Whom exactly are "them?" We will suppose that Secretary Gutiérrez is not so great a political naif as to suggest publicly for a second time in less than a week that the U.S. should suffocate the Cuban people. He no doubt meant the Castro regime. The Bush administration, however, has done nothing in eight years to restrict its "breathing room." On the contrary, it has been far more accommodating than its predecessor in all respects except kidnapping Cuban children and delivering them to Castro. During Bush's tenure the trade embargo has been effectively scrapped; the only remaining provision stipulates that the bankrupt Castro regime cannot buy on credit but must pay upfront for everything it buys (which, incidentally, is the only time that the administration tried to curb U.S. corporations from making bad loans that would eventually have to be underwritten by American taxpayers). Bush has also rigorously enforced the legal travesty known as the "Wet Foot/Dry Foot" policy -- remember, a policy not a law -- longer than did Clinton, though he could have ended it on his first day in office by presidential order. Finally, Bush ceased all efforts to have Communist Cuba condemned for human rights abuses at international forums, and even acquiesced to the dissolution of the U.N. Human Rights Commission, at Geneva, which was replaced by a Committee for the Validation of Tyrants, controlled by Cuba and Iran.
Compared to the turbulent Clinton years, when U.S.-Cuban relations consisted of one crisis after the other, Bush has done everything in his two terms not to destabilize the Castro regime because it prized order above freedom, at least as far as Cuba was concerned. Specifically, our "great amigo" feared that the eruption of freedom in Cuba might lead to another mass exodus of refugees and Bush preferred to have Cubans as Castro's problem rather than his. Besides, why make a genuine effort to topple Castro when all you have to do is hold a Cuban Independence Day celebration at the White House every year to win the unconditional support of the likes of Val Prieto?
In the waning days of the Bush era, Secretary Gutiérrez has been delegated to take up again the torch of Cuban freedom (if he can find it). I suppose that the commerce secretary and former CEO of Kellogg Corporation is taking refuge in his Cuban roots to escape the present crisis on Wall Street. Even "¡Viva Cuba Libre!" sounds more credible these days than "Viva Deregulation!" or "Viva Golden Parachutes!"

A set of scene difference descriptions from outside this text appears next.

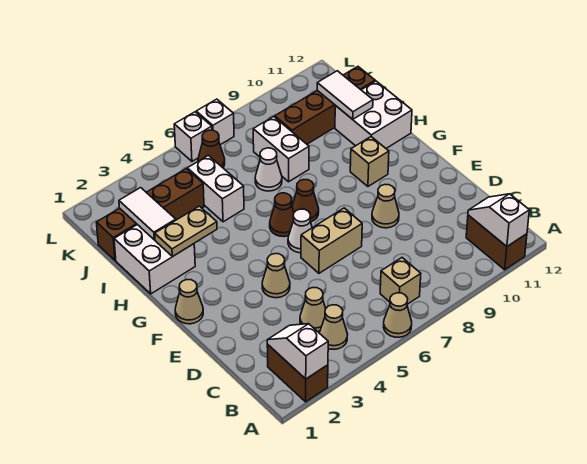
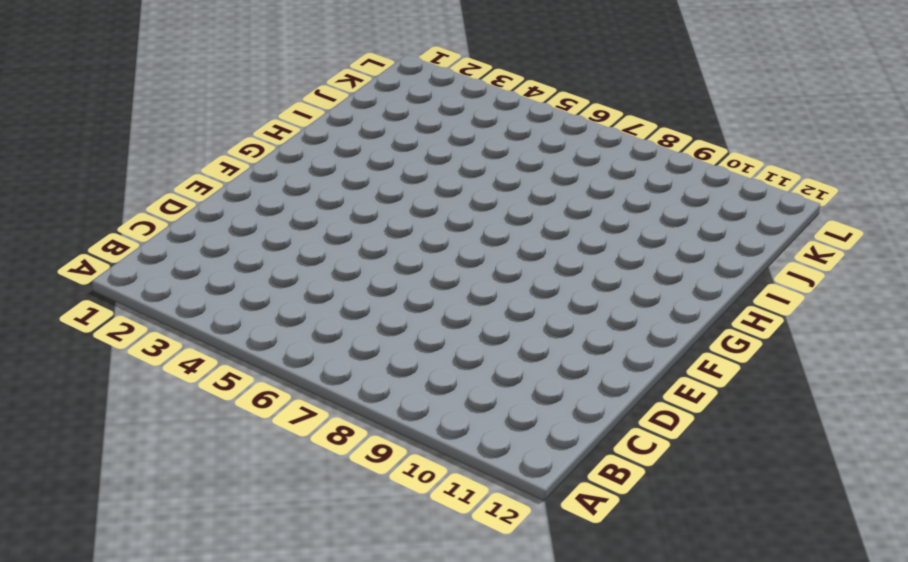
none -> brown 1x2 brick [267,344,328,402]
none -> tan 1x1 cone [384,293,412,337]
none -> brown 1x2 brick [466,215,527,270]

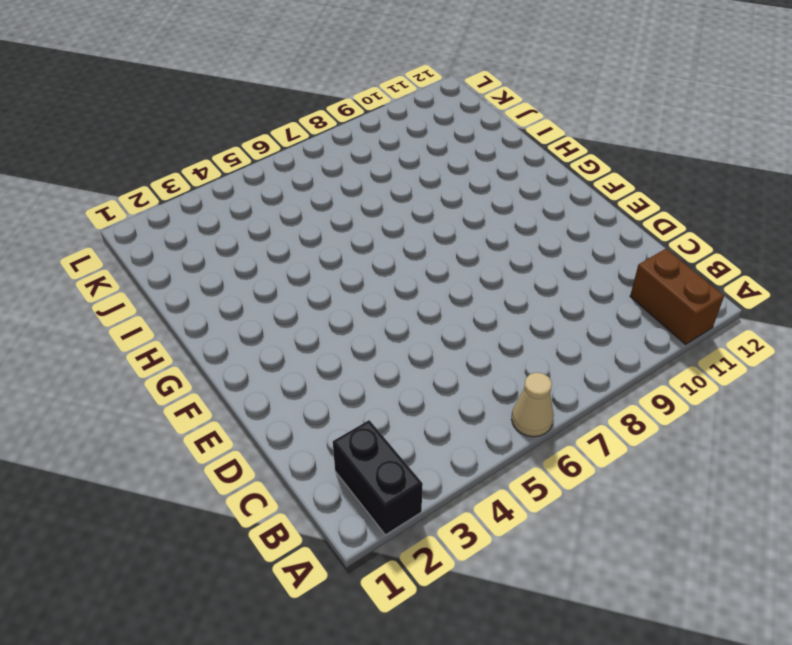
black 1x2 brick [333,420,423,535] -> brown 1x2 brick [267,344,328,402]
none -> tan 1x1 cone [320,305,348,349]
none -> tan 1x1 brick [380,258,421,304]
none -> tan 1x1 cone [300,288,326,332]

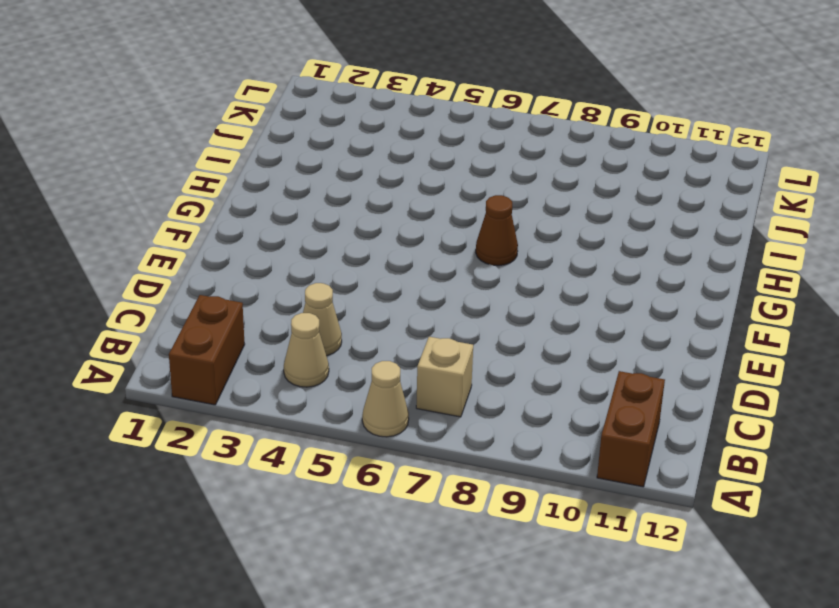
none -> tan 1x1 cone [262,254,290,298]
none -> tan 1x2 brick [301,208,362,273]
none -> tan 1x1 cone [372,184,399,228]

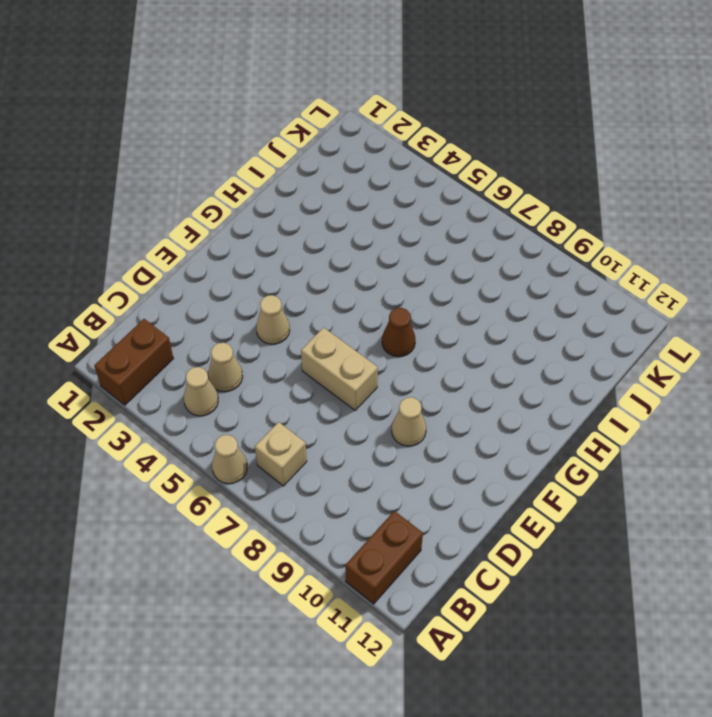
none -> tan 1x1 cone [175,280,203,324]
none -> white 1x1 cone [288,209,312,253]
none -> brown 1x1 cone [270,193,294,237]

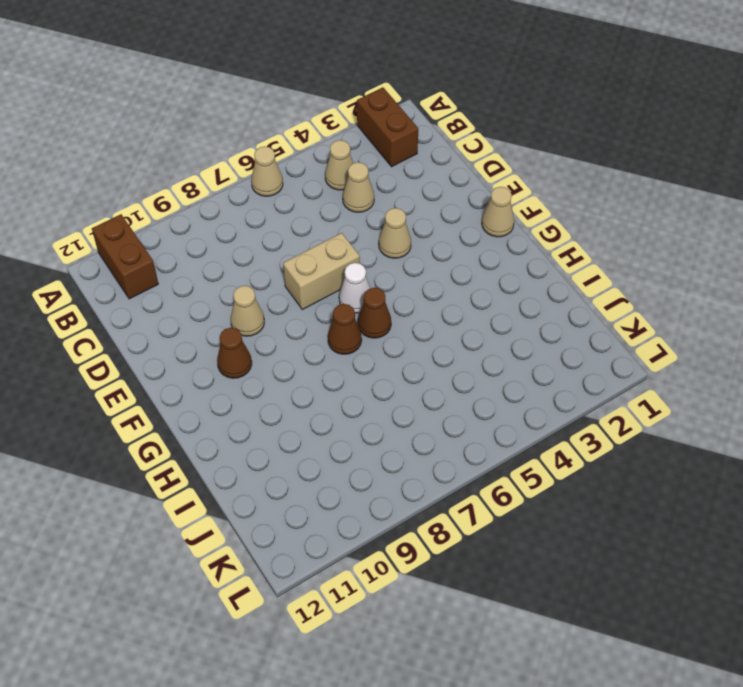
brown 1x1 cone [217,328,252,378] -> brown 1x1 cone moved to [198,130,225,168]
none -> tan 1x1 brick [380,258,421,304]
none -> tan 1x1 brick [350,137,389,186]
none -> white 2x2 brick [114,225,195,294]

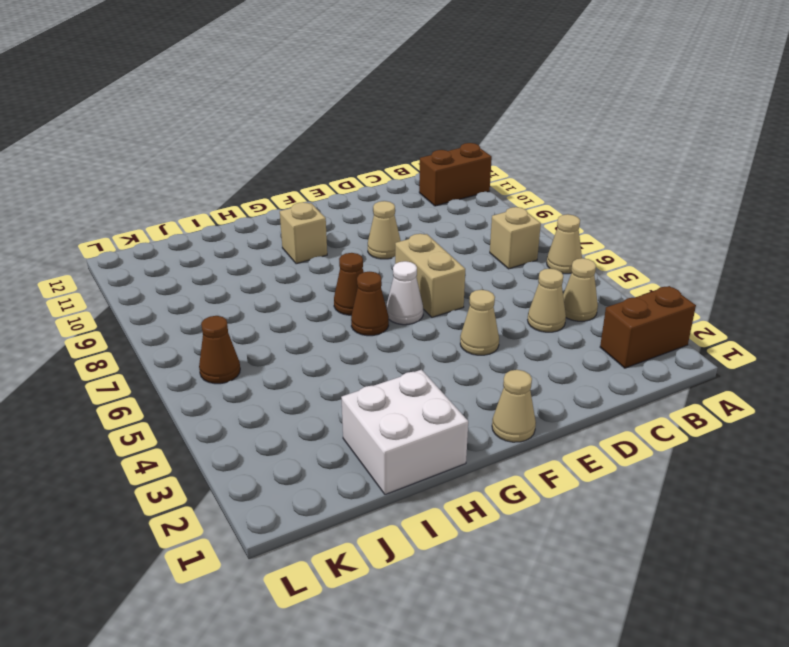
none -> white 2x2 brick [335,81,412,148]
none -> white 1x2 brick [187,155,244,222]
none -> white 1x1 cone [255,148,282,191]

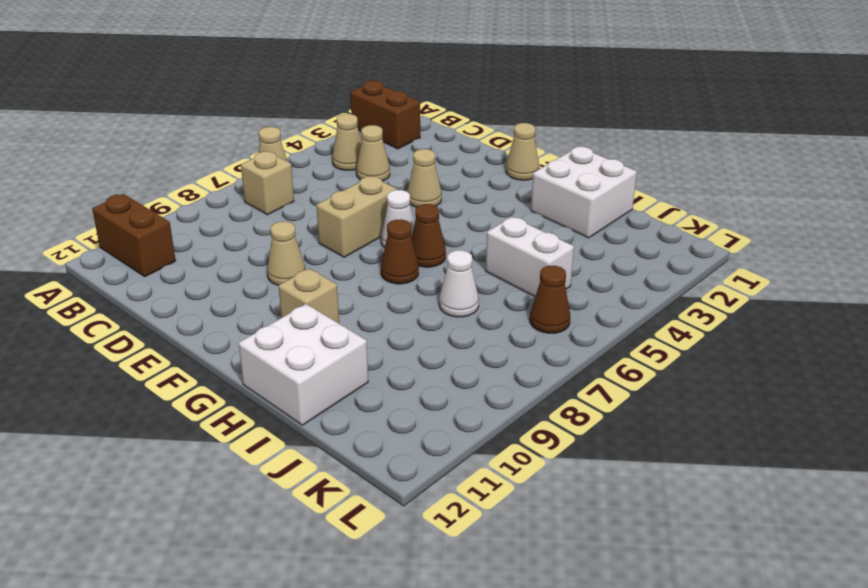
none -> white 1x2 brick [253,117,309,182]
none -> brown 1x4 brick [96,169,204,260]
none -> brown 1x4 brick [275,67,375,144]

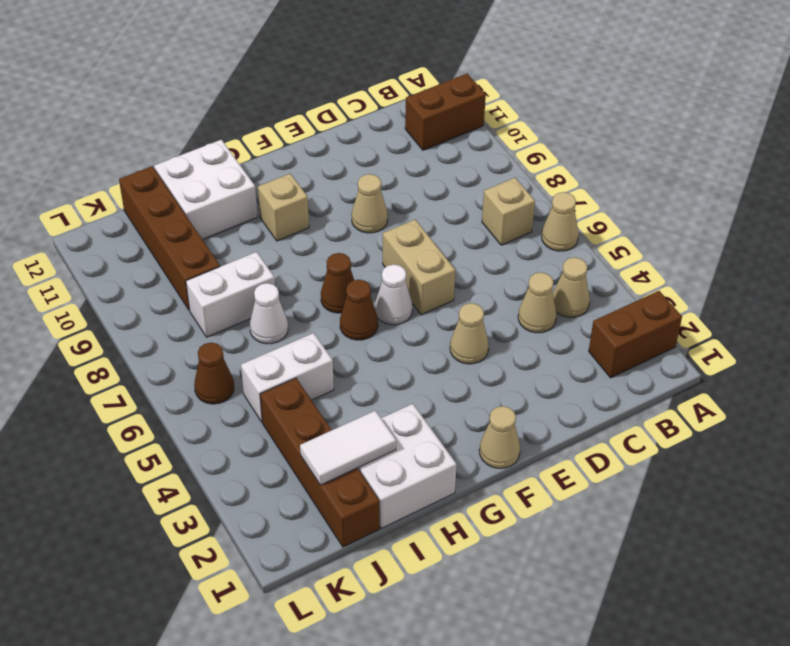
none -> white 1x1 brick [174,112,212,161]
none -> white 1x1 brick [196,99,234,145]
none -> white 1x2 slope [267,324,328,379]

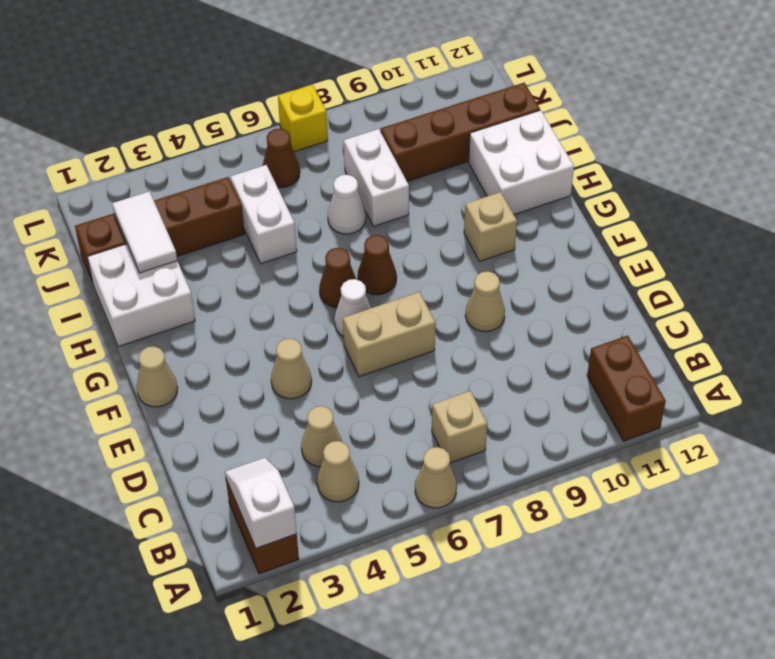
yellow 1x1 brick [278,85,328,152] -> white 1x1 brick [196,99,234,145]
none -> white 1x1 brick [174,112,212,161]
none -> white 1x2 slope [468,194,529,246]
none -> tan 1x2 plate [155,206,217,256]

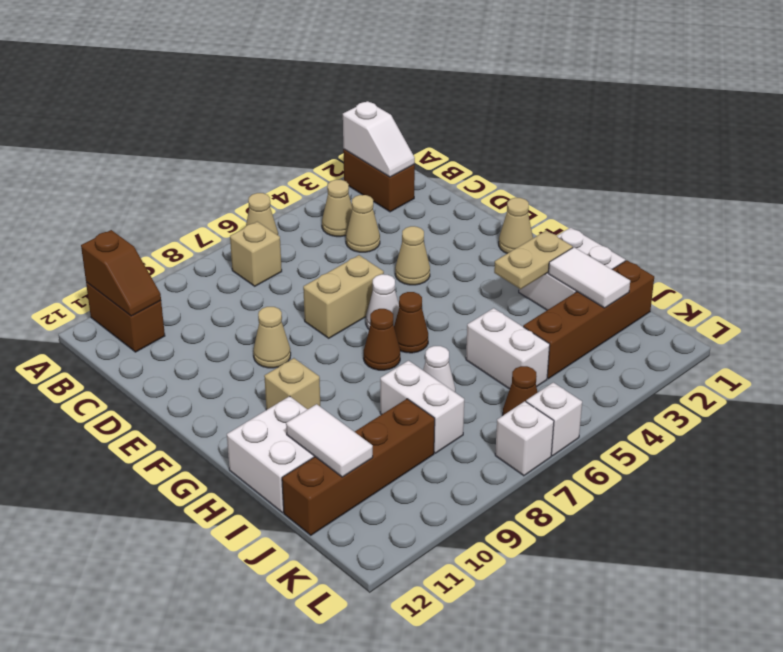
brown 1x2 slope [81,230,161,316] -> white 1x2 slope [468,194,529,246]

We would have welcomed Gutiérrez to the cause, even at this late date, if his efforts were on behalf of the Cuban people rather than in support of those like Val Prieto who share Castro's goal of starving them. There is one difference between Prieto and Gutiérrez, however. Val wants to starve Cubans in order to goad them into rebellion. Gutiérrez did not get where he is by being "idealistic." He may have adopted Val's rhetoric ("Cubans don't need money because there's nothing to buy in Cuba"), but his motives are his own. He has refused to relax restrictions on remittances and family visits because he knows that it is necessary to increase the suffering of the Cuban people (limit their "breathing room") in order to avoid "chaos in Cuba" as he put it. A people that must struggle for every sip of water or morsal of food is engaged in a Darwinian struggle that precludes revolution. On the eve of the presidential election, the last thing that Gutiérrez (or Bush) wants is any kind of convulsion in Cuba. (Personally, I think that it would help John McCain, not hurt him. At such a moment, the difference between McCain and Obama would never seem more stark).
"Change has to happen in Cuba and I’ll tell you that the future of Cuba is not in Miami, it’s not in New Jersey but probably in a jail cell in Cuba. Somewhere in Cuba. That’s where the future leadership is." -- Secretary Gutiérrez, Ibid
Nor in Battle Creek, Michigan. Heaven help us!